The task:
Recast the lines below as a JSON list of strings, one string per line and no blank lines, starting at the line that contains "order: Poales" and ending at the line that contains "scientific name: Heliconia x flabellata".

Recorded data
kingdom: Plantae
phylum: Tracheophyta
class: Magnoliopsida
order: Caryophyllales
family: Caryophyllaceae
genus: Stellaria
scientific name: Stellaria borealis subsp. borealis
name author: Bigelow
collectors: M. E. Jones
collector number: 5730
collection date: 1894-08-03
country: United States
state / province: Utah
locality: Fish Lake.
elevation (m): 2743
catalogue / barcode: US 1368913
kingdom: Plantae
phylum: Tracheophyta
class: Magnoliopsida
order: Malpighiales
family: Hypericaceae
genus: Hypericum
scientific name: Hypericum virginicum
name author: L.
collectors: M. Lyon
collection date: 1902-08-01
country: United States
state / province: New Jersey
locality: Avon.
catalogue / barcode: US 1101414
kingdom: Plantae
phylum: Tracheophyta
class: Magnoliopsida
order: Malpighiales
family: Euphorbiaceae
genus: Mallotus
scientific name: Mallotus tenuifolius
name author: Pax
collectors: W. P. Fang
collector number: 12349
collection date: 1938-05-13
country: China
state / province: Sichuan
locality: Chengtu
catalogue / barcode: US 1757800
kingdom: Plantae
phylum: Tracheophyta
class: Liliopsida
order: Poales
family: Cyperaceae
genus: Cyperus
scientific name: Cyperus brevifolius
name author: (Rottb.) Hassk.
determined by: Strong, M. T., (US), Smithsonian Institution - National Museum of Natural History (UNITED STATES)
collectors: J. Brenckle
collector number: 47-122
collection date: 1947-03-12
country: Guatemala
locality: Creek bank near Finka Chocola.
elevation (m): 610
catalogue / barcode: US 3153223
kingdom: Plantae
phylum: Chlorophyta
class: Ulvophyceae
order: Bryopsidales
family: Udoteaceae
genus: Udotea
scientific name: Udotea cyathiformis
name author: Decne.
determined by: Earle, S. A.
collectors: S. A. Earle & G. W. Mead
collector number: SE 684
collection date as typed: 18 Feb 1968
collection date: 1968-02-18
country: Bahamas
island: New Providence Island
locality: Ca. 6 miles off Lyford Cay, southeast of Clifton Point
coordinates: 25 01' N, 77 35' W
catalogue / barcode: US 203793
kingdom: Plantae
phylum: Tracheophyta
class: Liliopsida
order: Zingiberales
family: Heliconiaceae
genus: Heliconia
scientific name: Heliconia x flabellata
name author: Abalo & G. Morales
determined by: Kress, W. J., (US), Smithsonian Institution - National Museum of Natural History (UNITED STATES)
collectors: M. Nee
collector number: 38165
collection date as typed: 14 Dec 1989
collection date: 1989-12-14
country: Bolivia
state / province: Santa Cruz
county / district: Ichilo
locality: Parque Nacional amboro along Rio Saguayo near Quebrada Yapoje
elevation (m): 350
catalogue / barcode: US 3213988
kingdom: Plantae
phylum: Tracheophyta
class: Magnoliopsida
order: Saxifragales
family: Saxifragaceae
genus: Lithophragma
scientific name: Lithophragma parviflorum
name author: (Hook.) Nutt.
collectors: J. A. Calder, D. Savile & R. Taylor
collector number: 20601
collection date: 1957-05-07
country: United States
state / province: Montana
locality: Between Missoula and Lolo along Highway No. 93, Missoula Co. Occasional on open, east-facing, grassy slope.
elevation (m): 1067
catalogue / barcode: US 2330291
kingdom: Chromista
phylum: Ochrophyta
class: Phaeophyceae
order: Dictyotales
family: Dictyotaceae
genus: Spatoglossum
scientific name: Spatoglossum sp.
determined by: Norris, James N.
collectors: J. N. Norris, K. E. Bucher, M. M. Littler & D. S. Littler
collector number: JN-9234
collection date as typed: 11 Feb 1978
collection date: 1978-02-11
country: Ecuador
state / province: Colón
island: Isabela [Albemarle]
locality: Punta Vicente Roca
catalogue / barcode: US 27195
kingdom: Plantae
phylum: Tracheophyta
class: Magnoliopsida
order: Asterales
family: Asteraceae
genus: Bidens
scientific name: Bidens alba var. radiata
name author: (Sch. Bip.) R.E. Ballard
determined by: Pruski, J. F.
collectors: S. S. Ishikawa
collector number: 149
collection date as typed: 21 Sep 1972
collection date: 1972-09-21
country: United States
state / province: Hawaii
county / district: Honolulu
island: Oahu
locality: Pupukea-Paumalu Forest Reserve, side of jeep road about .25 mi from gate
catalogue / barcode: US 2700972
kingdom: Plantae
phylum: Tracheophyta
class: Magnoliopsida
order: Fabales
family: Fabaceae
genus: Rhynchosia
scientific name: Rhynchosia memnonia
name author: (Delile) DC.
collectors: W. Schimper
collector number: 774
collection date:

Expected output:
[
  "order: Poales",
  "family: Cyperaceae",
  "genus: Cyperus",
  "scientific name: Cyperus brevifolius",
  "name author: (Rottb.) Hassk.",
  "determined by: Strong, M. T., (US), Smithsonian Institution - National Museum of Natural History (UNITED STATES)",
  "collectors: J. Brenckle",
  "collector number: 47-122",
  "collection date: 1947-03-12",
  "country: Guatemala",
  "locality: Creek bank near Finka Chocola.",
  "elevation (m): 610",
  "catalogue / barcode: US 3153223",
  "kingdom: Plantae",
  "phylum: Chlorophyta",
  "class: Ulvophyceae",
  "order: Bryopsidales",
  "family: Udoteaceae",
  "genus: Udotea",
  "scientific name: Udotea cyathiformis",
  "name author: Decne.",
  "determined by: Earle, S. A.",
  "collectors: S. A. Earle & G. W. Mead",
  "collector number: SE 684",
  "collection date as typed: 18 Feb 1968",
  "collection date: 1968-02-18",
  "country: Bahamas",
  "island: New Providence Island",
  "locality: Ca. 6 miles off Lyford Cay, southeast of Clifton Point",
  "coordinates: 25 01' N, 77 35' W",
  "catalogue / barcode: US 203793",
  "kingdom: Plantae",
  "phylum: Tracheophyta",
  "class: Liliopsida",
  "order: Zingiberales",
  "family: Heliconiaceae",
  "genus: Heliconia",
  "scientific name: Heliconia x flabellata"
]